-
Notifications
You must be signed in to change notification settings - Fork 3.8k
Open
Description
Description
- Propose a configurable startup strategy that eagerly loads only recent (“hot”) segments, while leaving older (“cold”) segments to load lazily on first access.
- Propose to deprecate druid.segmentCache.lazyLoadOnStart in favour for configs that gives more flexibility to historical's segment cache loading during startup.
Motivation
- Non-lazy segment loading takes long if Historical segment count is high (observed ~22 minutes per Historical; ~39 hours cluster-wide).
- Lazy-loading improves startup time but initial queries over hot data can be slow.
- Many clusters primarily query the last N days/weeks; we can make that slice eager at startup to maintain query performance.
Proposal
Deprecate druid.segmentCache.lazyLoadOnStart in favor of a single strategy-driven config:
New: startupCacheLoadStrategy with options:
- loadLazily (all segments lazy)
- loadAllEagerly (all segments eager)
- loadEagerlyForPeriod (recent window eager, older lazy)

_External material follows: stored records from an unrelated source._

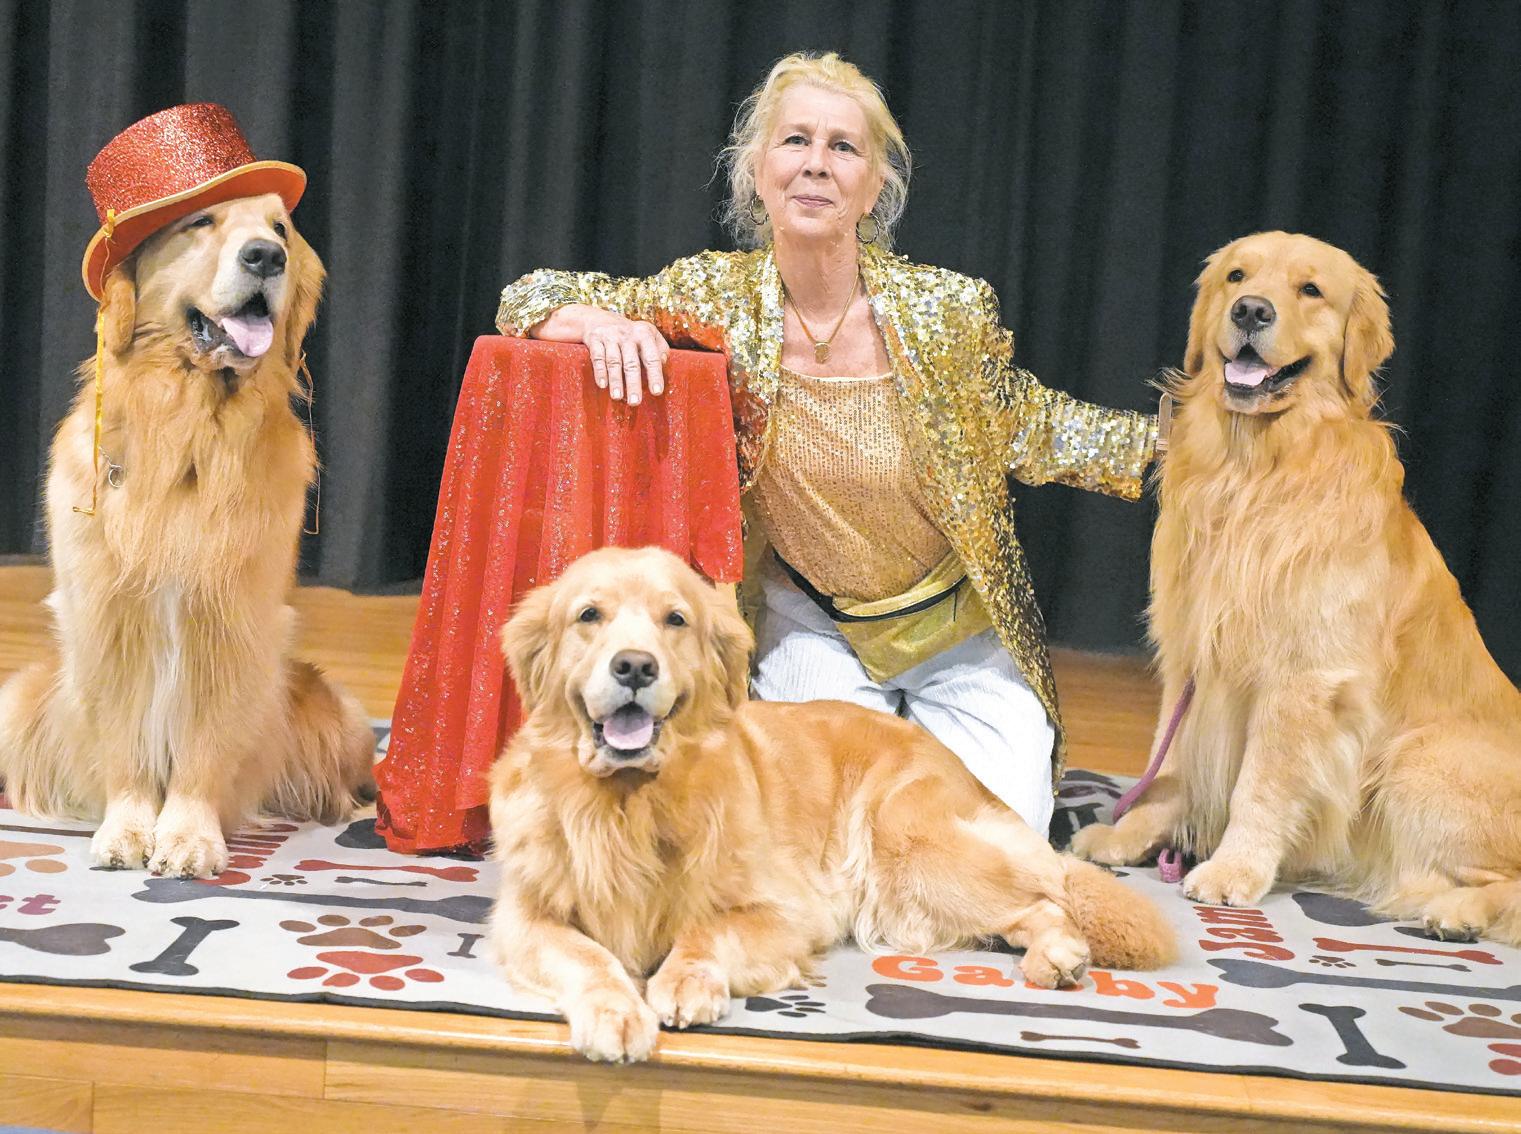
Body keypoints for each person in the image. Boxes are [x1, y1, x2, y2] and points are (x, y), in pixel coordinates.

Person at [495, 51, 1155, 837]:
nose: (815, 164)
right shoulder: (714, 296)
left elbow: (1033, 423)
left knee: (993, 835)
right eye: (794, 141)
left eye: (843, 147)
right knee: (821, 825)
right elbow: (529, 294)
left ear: (873, 187)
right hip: (814, 625)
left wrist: (1175, 449)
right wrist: (598, 322)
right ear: (757, 171)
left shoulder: (946, 310)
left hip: (956, 631)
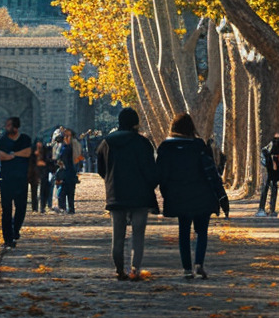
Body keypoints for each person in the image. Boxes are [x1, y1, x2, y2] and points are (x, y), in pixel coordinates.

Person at [156, 112, 229, 279]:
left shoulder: (166, 147)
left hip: (179, 197)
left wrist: (165, 193)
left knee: (184, 231)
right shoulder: (199, 146)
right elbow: (211, 173)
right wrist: (221, 196)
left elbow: (161, 174)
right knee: (201, 231)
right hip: (202, 196)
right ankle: (199, 264)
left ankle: (187, 269)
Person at [97, 107, 158, 281]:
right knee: (138, 235)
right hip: (140, 195)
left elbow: (101, 169)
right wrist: (151, 185)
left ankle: (119, 270)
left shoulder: (106, 143)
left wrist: (110, 181)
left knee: (118, 235)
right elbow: (150, 169)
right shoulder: (143, 143)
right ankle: (135, 270)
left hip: (116, 193)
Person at [0, 116, 33, 247]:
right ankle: (8, 239)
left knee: (21, 208)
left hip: (21, 179)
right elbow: (1, 156)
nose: (6, 127)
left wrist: (12, 155)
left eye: (9, 125)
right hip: (6, 179)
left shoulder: (25, 139)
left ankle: (15, 229)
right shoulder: (2, 141)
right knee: (6, 209)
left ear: (15, 127)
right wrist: (15, 155)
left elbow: (28, 153)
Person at [257, 133, 279, 217]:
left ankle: (272, 209)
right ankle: (262, 209)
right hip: (268, 166)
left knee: (273, 187)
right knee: (266, 187)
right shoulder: (272, 148)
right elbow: (269, 158)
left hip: (275, 168)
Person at [54, 127, 81, 213]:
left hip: (71, 171)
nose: (66, 137)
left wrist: (76, 164)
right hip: (62, 171)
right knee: (61, 191)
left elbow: (80, 156)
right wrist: (58, 163)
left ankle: (71, 208)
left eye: (68, 136)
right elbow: (56, 156)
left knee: (70, 191)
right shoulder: (61, 146)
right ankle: (62, 208)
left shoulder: (75, 144)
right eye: (65, 136)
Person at [28, 139, 51, 213]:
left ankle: (42, 207)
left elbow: (48, 161)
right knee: (34, 192)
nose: (39, 145)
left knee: (43, 191)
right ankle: (34, 208)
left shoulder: (45, 150)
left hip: (43, 172)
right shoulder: (32, 151)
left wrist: (44, 163)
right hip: (33, 175)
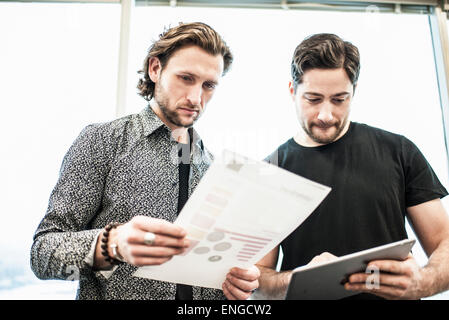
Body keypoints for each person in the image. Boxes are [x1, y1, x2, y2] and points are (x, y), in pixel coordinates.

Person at [30, 22, 259, 300]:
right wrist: (110, 245)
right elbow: (42, 257)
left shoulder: (213, 167)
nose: (196, 98)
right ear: (155, 69)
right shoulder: (103, 140)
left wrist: (234, 285)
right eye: (186, 78)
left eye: (208, 85)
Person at [256, 33, 449, 300]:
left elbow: (444, 243)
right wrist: (296, 280)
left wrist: (424, 282)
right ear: (292, 90)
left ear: (354, 92)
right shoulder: (268, 172)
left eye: (339, 99)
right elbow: (257, 278)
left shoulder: (399, 151)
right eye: (313, 99)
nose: (326, 115)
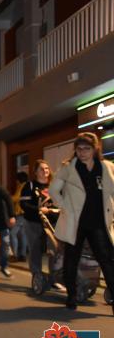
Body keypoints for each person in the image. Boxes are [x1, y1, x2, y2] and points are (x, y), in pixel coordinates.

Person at [49, 132, 114, 312]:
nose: (83, 152)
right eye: (79, 149)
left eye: (87, 148)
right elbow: (53, 190)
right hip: (75, 222)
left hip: (99, 222)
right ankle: (71, 296)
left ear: (95, 149)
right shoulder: (69, 168)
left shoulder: (106, 167)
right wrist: (64, 206)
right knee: (72, 259)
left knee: (106, 261)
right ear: (75, 150)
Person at [20, 160, 64, 291]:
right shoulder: (30, 186)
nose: (45, 171)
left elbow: (61, 202)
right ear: (35, 172)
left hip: (52, 223)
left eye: (46, 168)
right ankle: (37, 277)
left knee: (55, 250)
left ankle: (53, 279)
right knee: (35, 250)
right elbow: (24, 205)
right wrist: (38, 210)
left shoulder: (54, 186)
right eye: (41, 169)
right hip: (34, 222)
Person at [10, 171, 29, 262]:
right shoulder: (28, 186)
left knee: (12, 233)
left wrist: (8, 198)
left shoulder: (22, 186)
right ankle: (23, 255)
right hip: (25, 213)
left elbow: (16, 197)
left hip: (21, 213)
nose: (16, 181)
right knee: (22, 235)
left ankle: (15, 255)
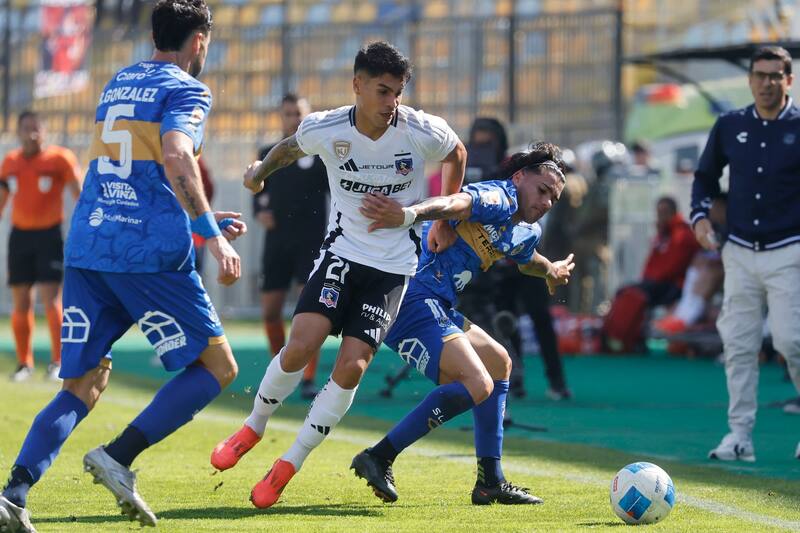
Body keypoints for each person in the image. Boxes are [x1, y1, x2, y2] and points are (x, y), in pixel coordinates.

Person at [0, 1, 248, 531]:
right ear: (198, 40)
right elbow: (179, 157)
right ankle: (119, 456)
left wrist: (197, 213)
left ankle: (14, 493)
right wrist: (206, 234)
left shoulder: (121, 80)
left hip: (91, 247)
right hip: (149, 257)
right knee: (217, 367)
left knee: (83, 384)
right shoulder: (186, 88)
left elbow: (138, 170)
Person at [210, 41, 467, 509]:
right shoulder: (327, 127)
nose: (391, 103)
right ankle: (253, 425)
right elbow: (287, 149)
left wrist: (440, 220)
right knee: (301, 345)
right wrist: (258, 174)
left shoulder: (419, 130)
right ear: (357, 85)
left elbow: (457, 153)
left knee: (351, 367)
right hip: (343, 255)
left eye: (398, 92)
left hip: (392, 269)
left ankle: (288, 464)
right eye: (383, 91)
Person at [350, 142, 573, 505]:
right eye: (542, 190)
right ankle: (379, 456)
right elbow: (455, 203)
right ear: (518, 178)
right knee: (477, 383)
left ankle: (490, 481)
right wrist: (410, 214)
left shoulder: (524, 230)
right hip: (410, 296)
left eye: (554, 198)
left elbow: (525, 257)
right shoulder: (499, 197)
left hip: (436, 304)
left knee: (499, 363)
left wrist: (551, 270)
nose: (546, 202)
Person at [692, 46, 800, 462]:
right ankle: (739, 436)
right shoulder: (730, 124)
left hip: (789, 249)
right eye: (760, 75)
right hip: (737, 250)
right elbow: (704, 177)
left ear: (788, 80)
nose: (767, 83)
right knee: (737, 345)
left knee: (792, 341)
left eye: (776, 76)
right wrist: (700, 218)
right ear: (750, 79)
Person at [254, 92, 329, 399]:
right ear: (281, 117)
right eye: (288, 113)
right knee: (271, 311)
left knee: (307, 312)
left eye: (299, 113)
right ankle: (280, 369)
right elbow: (258, 195)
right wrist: (262, 212)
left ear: (308, 116)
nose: (294, 118)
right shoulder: (268, 153)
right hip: (277, 244)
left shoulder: (323, 157)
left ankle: (308, 378)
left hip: (311, 243)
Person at [0, 111, 82, 382]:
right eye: (26, 128)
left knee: (51, 300)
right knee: (21, 301)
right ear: (18, 131)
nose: (31, 134)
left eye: (36, 128)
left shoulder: (60, 159)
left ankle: (57, 363)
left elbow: (79, 195)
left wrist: (86, 228)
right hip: (20, 237)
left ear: (44, 131)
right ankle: (24, 364)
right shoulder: (10, 162)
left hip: (49, 236)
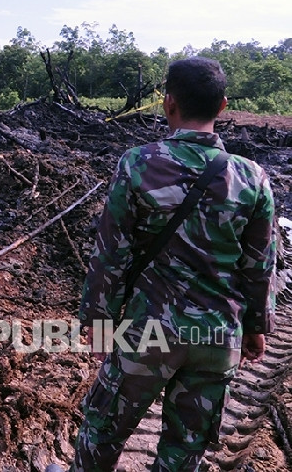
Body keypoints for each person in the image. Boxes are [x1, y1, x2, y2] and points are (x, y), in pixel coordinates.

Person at [68, 57, 277, 471]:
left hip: (149, 331)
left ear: (168, 104)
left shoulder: (138, 163)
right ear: (223, 106)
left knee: (103, 428)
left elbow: (110, 253)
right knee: (185, 448)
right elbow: (259, 265)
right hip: (217, 337)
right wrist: (255, 326)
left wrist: (98, 321)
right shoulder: (253, 177)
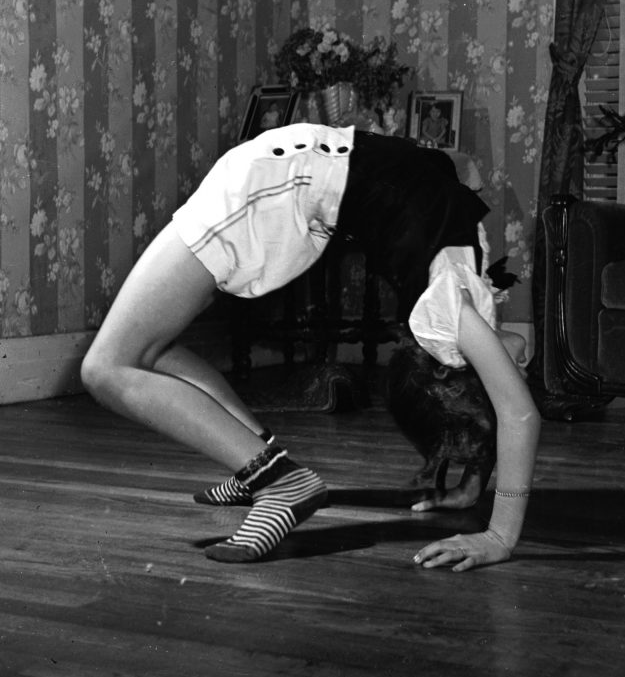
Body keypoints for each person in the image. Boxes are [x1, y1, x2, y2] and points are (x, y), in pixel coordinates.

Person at [80, 123, 541, 570]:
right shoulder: (463, 308)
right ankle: (266, 470)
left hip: (282, 176)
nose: (521, 366)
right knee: (123, 359)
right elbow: (503, 410)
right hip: (282, 179)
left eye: (510, 372)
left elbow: (512, 412)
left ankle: (270, 473)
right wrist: (486, 511)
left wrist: (486, 510)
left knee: (117, 362)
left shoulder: (461, 302)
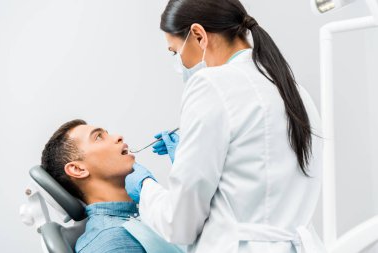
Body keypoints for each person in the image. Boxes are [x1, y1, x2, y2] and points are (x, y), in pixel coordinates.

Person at [124, 0, 327, 252]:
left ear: (198, 35)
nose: (179, 63)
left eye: (175, 52)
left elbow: (179, 224)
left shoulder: (212, 84)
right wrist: (190, 161)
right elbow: (257, 180)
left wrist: (144, 187)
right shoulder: (292, 89)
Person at [41, 119, 183, 253]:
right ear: (78, 169)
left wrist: (186, 170)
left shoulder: (142, 216)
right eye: (98, 137)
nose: (118, 137)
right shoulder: (110, 243)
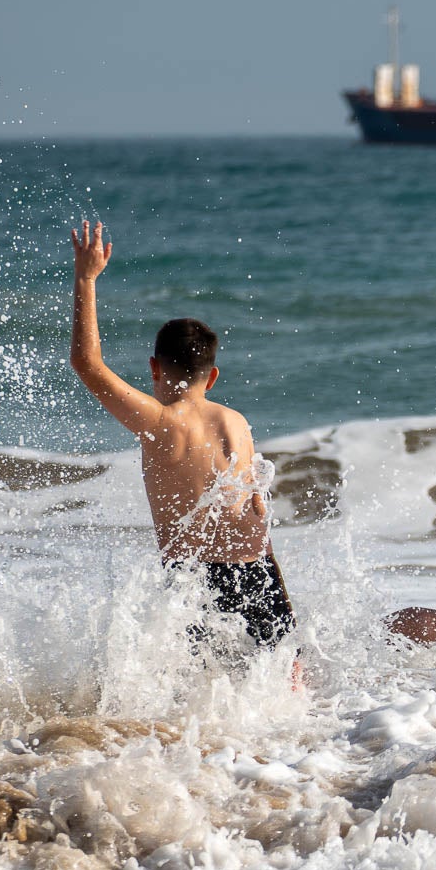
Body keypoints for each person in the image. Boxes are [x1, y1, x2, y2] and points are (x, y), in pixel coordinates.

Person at [69, 221, 296, 657]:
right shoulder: (238, 423)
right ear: (212, 376)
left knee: (198, 698)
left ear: (155, 369)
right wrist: (281, 603)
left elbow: (87, 363)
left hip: (196, 579)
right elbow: (258, 511)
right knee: (283, 685)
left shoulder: (159, 422)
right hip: (258, 571)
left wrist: (86, 278)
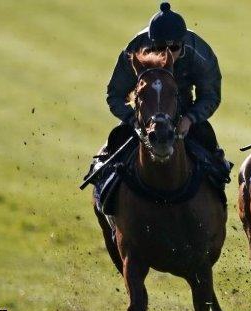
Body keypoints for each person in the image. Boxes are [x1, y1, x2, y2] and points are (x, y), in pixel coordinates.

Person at [93, 2, 230, 182]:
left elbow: (210, 95)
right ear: (151, 43)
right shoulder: (135, 49)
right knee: (105, 161)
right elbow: (115, 95)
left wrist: (190, 119)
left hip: (184, 110)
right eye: (159, 49)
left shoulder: (200, 53)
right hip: (145, 114)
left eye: (173, 48)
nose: (167, 55)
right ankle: (100, 183)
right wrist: (132, 120)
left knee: (217, 162)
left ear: (183, 43)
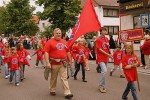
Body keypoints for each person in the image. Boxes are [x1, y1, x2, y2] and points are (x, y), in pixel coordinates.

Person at [44, 28, 73, 99]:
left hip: (63, 63)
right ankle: (52, 89)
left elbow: (68, 51)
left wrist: (70, 60)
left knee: (64, 78)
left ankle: (67, 92)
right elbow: (46, 52)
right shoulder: (49, 42)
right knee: (53, 78)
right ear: (54, 34)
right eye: (57, 33)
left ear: (61, 34)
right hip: (53, 63)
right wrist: (47, 62)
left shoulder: (64, 42)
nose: (58, 34)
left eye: (59, 33)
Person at [96, 27, 113, 93]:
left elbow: (107, 48)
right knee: (104, 71)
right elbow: (99, 49)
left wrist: (110, 53)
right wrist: (108, 54)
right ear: (101, 31)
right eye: (104, 30)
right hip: (101, 58)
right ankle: (100, 86)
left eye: (105, 31)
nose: (105, 32)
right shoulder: (98, 39)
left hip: (106, 57)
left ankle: (102, 85)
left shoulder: (106, 39)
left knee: (104, 72)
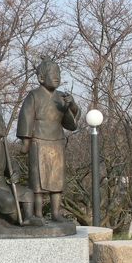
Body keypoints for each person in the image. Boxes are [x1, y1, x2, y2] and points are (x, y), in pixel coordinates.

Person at [16, 59, 80, 221]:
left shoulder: (61, 97)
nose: (57, 77)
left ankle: (56, 213)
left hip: (57, 141)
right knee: (38, 182)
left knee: (56, 180)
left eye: (59, 74)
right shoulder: (34, 95)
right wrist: (26, 141)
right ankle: (37, 214)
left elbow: (70, 124)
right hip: (38, 141)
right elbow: (26, 117)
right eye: (53, 74)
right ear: (41, 78)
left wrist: (72, 106)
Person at [0, 111, 39, 225]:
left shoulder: (3, 146)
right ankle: (15, 221)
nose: (4, 126)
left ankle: (28, 218)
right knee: (8, 200)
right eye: (0, 123)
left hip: (3, 184)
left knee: (27, 193)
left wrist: (15, 173)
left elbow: (11, 163)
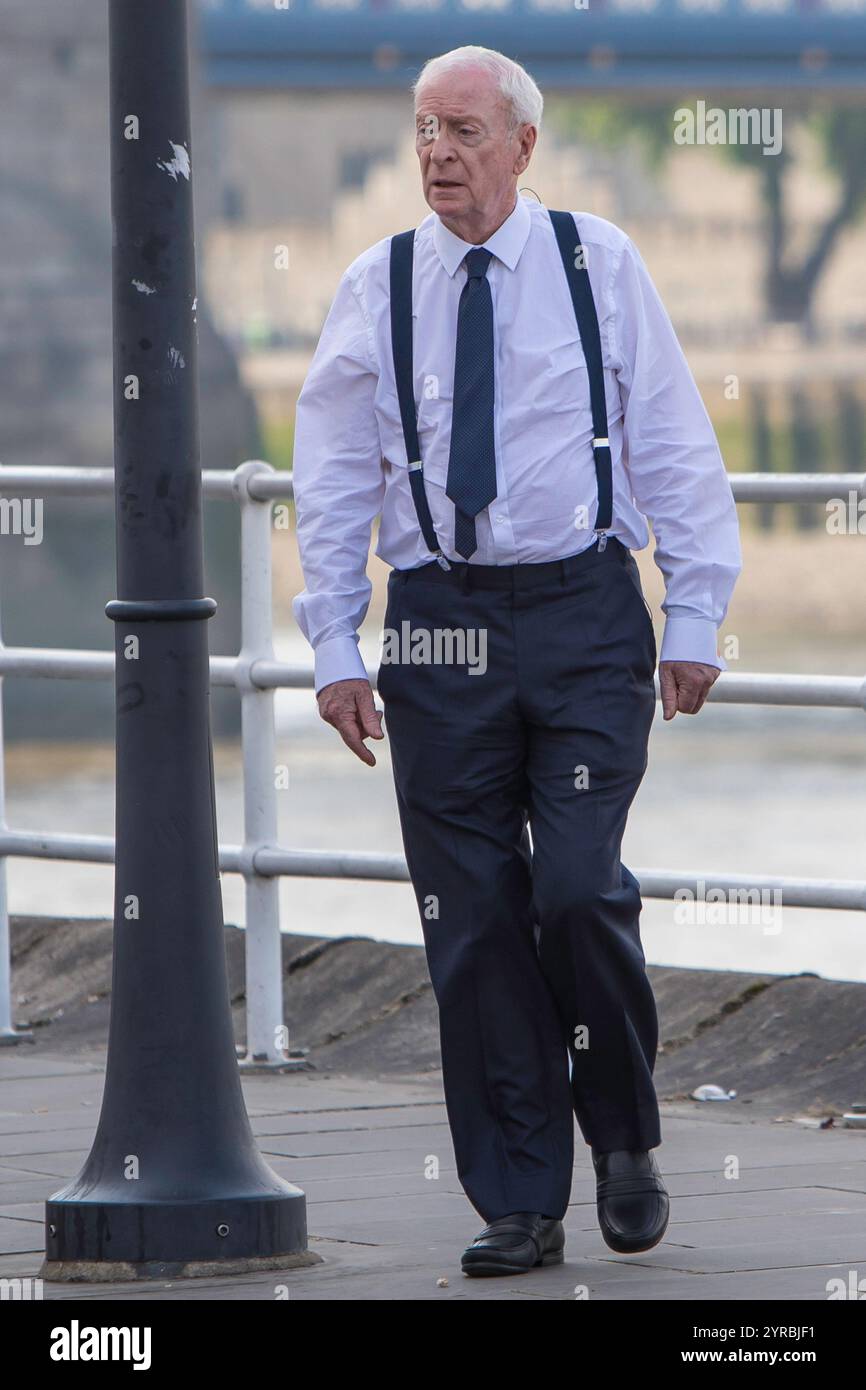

When loadEagerlyForPeriod is selected, require a loadPeriod config (ISO-8601 period, e.g., P7D, P30D).
Backward compatibility and migration
Keep reading druid.segmentCache.lazyLoadOnStart for at least a few more releases with a deprecation warning.
We can map true -> loadLazily, false -> loadAllEagerly.
Using the new startupCacheLoadStrategy overwrites the lazyLoadOnStart setting, [Optional: and a warning is logged if both settings are configured].
The pros of relying on the new config allows us to implement more load strategies that we want.
Config names are open for discussion, do drop some suggestions!